Water Quality Sensors
pH, dissolved oxygen, turbidity, and conductivity measurement. Electrode-based and optical sensing principles. Understanding of buffer calibration, sensor drift compensation, and field deployment constraints.
Radiation & Light Sensors
UV index, solar irradiance, and lux measurement. Photodiode and spectroradiometer principles. Understanding of spectral response curves, cosine correction, and radiometric vs. photometric quantities.
Measurement Epistemology & Circuit Translation
Beyond building circuits, I study how sensors generate knowledge—the relationship between physical phenomena, transduction, signal conditioning, and the interpretive frameworks that give measurement data its meaning.
Transduction Principles
How physical quantities (temperature, pressure, light intensity) are converted into electrical signals through resistive, capacitive, inductive, and piezoelectric mechanisms. Understanding what is directly measured versus what is inferred.

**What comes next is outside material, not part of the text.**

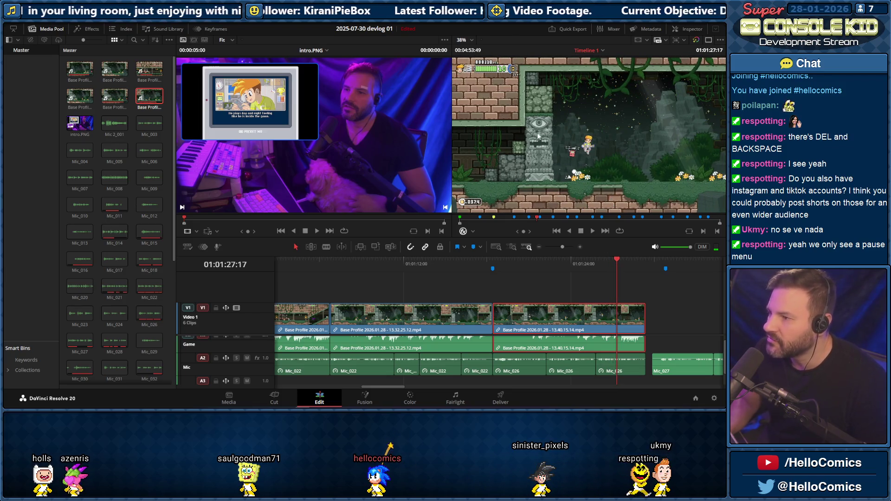
pyautogui.press('space')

Signal Conditioning Circuits
Amplification, filtering, and analog-to-digital conversion paths. Wheatstone bridge configurations, instrumentation amplifiers, anti-aliasing filters, and the impact of ADC resolution on measurement fidelity.
Electronic Circuit Translation
Translating between schematic representations, breadboard layouts, and PCB designs. Reading datasheets to extract operating parameters, connecting sensor outputs to microcontroller inputs, and designing appropriate power regulation and protection circuits.
Uncertainty & Calibration
Quantifying measurement uncertainty through calibration against reference standards. Understanding systematic and random error sources, drift compensation strategies, and the epistemological limits of indirect measurement.